Some deleterious effects of these two chemicals include: mortality of growing corals, bleaching of coral reefs, endrocrine disruption and embryonic deformities in marine organisms and mammals.  These chemicals enter and damage the marine environment due to being washed off swimmers and other beach goers. 

If SB2471 is signed by the Governor, this Act will take effect on Jan 01, 2019.  The state of Hawaii will become the first in the nation to address the harmful impacts of oxybenzone and octinoxate to coral reefs and marine life.  Fox News TV immediately contacted Clean Ocean Action to hear about COA’s thoughts on this issue.  On behalf of COA, Staff Scientist, Dr. Swarna Muthukrishnan concurred that these two chemicals indeed are harmful and should be avoided by choosing to use alternatives that pose less risk to the marine environment.

Springing into Summer with Rally for the Navesink

On May 24th, local citizens and supporters attended a public meeting at Bingham Hall in Rumson to learn about the many exciting summer programs focused on restoring and protecting the Navesink River.

Captain Al Modjeski from American Littoral Society spoke about the latest on Operation Oyster, their initiative to investigate native oyster populations in the Navesink, as well as their other restoration programs.

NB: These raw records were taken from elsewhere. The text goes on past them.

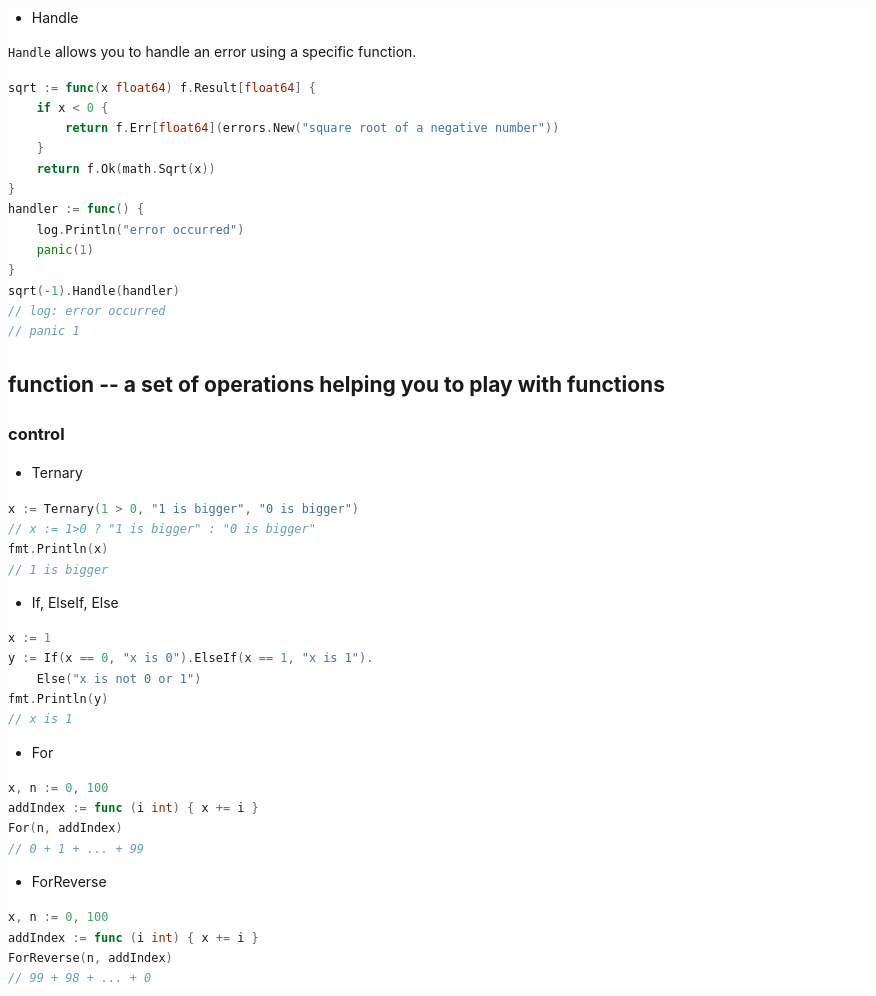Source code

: * Handle

`Handle` allows you to handle an error using a specific function.

```go
sqrt := func(x float64) f.Result[float64] {
    if x < 0 {
        return f.Err[float64](errors.New("square root of a negative number"))
    }
    return f.Ok(math.Sqrt(x))
}
handler := func() {
    log.Println("error occurred")
    panic(1)
}
sqrt(-1).Handle(handler)
// log: error occurred
// panic 1
```

## function -- a set of operations helping you to play with functions

### control

* Ternary

```go
x := Ternary(1 > 0, "1 is bigger", "0 is bigger")
// x := 1>0 ? "1 is bigger" : "0 is bigger"
fmt.Println(x)
// 1 is bigger
```

* If, ElseIf, Else

```go
x := 1
y := If(x == 0, "x is 0").ElseIf(x == 1, "x is 1").
    Else("x is not 0 or 1")
fmt.Println(y)
// x is 1
```

* For

```go
x, n := 0, 100
addIndex := func (i int) { x += i }
For(n, addIndex)
// 0 + 1 + ... + 99
```

* ForReverse

```go
x, n := 0, 100
addIndex := func (i int) { x += i }
ForReverse(n, addIndex)
// 99 + 98 + ... + 0
```
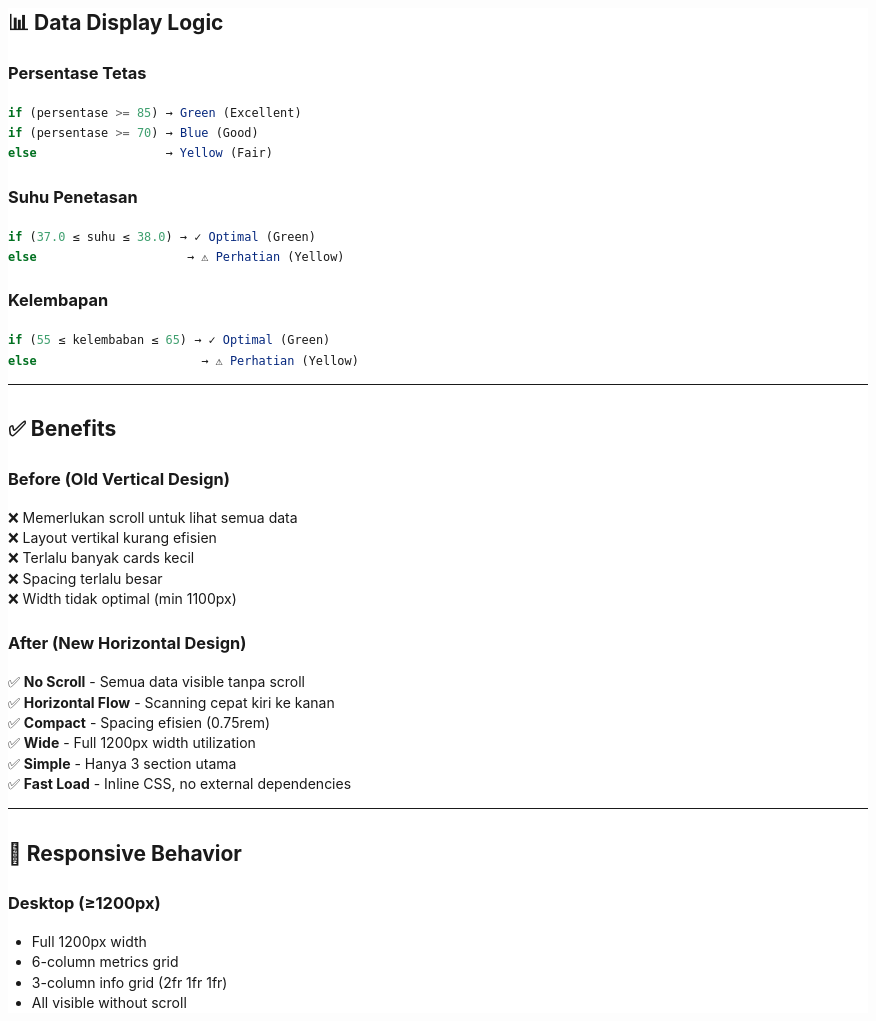 
## 📊 Data Display Logic

### Persentase Tetas
```javascript
if (persentase >= 85) → Green (Excellent)
if (persentase >= 70) → Blue (Good)
else                  → Yellow (Fair)
```

### Suhu Penetasan
```javascript
if (37.0 ≤ suhu ≤ 38.0) → ✓ Optimal (Green)
else                     → ⚠ Perhatian (Yellow)
```

### Kelembapan
```javascript
if (55 ≤ kelembaban ≤ 65) → ✓ Optimal (Green)
else                       → ⚠ Perhatian (Yellow)
```

---

## ✅ Benefits

### Before (Old Vertical Design)
❌ Memerlukan scroll untuk lihat semua data  
❌ Layout vertikal kurang efisien  
❌ Terlalu banyak cards kecil  
❌ Spacing terlalu besar  
❌ Width tidak optimal (min 1100px)  

### After (New Horizontal Design)
✅ **No Scroll** - Semua data visible tanpa scroll  
✅ **Horizontal Flow** - Scanning cepat kiri ke kanan  
✅ **Compact** - Spacing efisien (0.75rem)  
✅ **Wide** - Full 1200px width utilization  
✅ **Simple** - Hanya 3 section utama  
✅ **Fast Load** - Inline CSS, no external dependencies  

---

## 📱 Responsive Behavior

### Desktop (≥1200px)
- Full 1200px width
- 6-column metrics grid
- 3-column info grid (2fr 1fr 1fr)
- All visible without scroll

Also on the agenda was Mike Danko from NJ Sea Grant Consortium. He discussed the NJ Clean Vessel Act Program, which provides funds for marinas to install pump-outs to properly dispose of vessel-generated sewage. 

Various, Rally for the Navesink Alliance members also shared updates on their ongoing initiatives and programs.

Approximately 700 Students get Soggy and Sandy at Two-Day Seaside Summit

Approximately 700 5th - 8th grade students from 29 schools throughout Central and Northern NJ joined scientists and volunteer educators at Sandy Hook National Park for Clean Ocean Action’s (COA) 30th  Annual Spring Student Summit on Wednesday, May 16, 2018 and Thursday, May 17, 2018. Students participated in hands-on roundtable activities and interactive fieldtrips, with the beaches, trails and marshes of Sandy Hook as the classroom setting for each day.









Students participated in hands-on learning-table activities which included live horseshoe crabs, dune profiling, marine debris impacts, live invertebrates identification and biology, an EnviroScape demonstration in nonpoint source pollution, and climate change.

“It’s so inspiring to see children’s eyes light up with wonder when they see or
hold a horseshoe crab for the first time, or when they make the connection between clean beaches and healthy habitats for wildlife.  It’s at that moment that they become stewards of their watery world, and they want to make a difference, ” said Cindy Zipf, Executive Director of Clean Ocean Action.

Field activities included teaching students to use seine nets to collect and identify common marine species of Sandy Hook Bay, a Botany Walk, Salt March Adventures, Beach Sweeps, a Seaside Scavenger Hunt, Searching for Microplastics, Birding, Fishing Techniques, and a Holly Forest Walk. Students also participated in a special beach profiling activity highlighting the importance of dunes in protecting coastal habitat.

Clean Ocean Action thanks our partners making this event possible: Gateway National Recreation Area at Sandy Hook, The Marine Academy of Science & Technology (MAST), as well as the individual field trip leaders.

“There is nothing that replaces experiencing the marine environment up close and personal with sand , salt air and sea critters!  Clean Ocean Action is proud to be the host of this exciting event for 30 years, over which time tens of thousands of students have discovered their love of the coast and its wildlife, and may have become ocean stewards as a result.  Clean Ocean Action would like to thank the Park Service for its continued support, MAST faculty and its amazing students who serve as peer leaders, the many diverse presenters from New Jersey’s environmental community and, especially, the teachers and their students who appreciate and continue to support outdoor environmental education in New Jersey,” said Amanda Wheeler, COA’s Volunteer and Education Coordinator.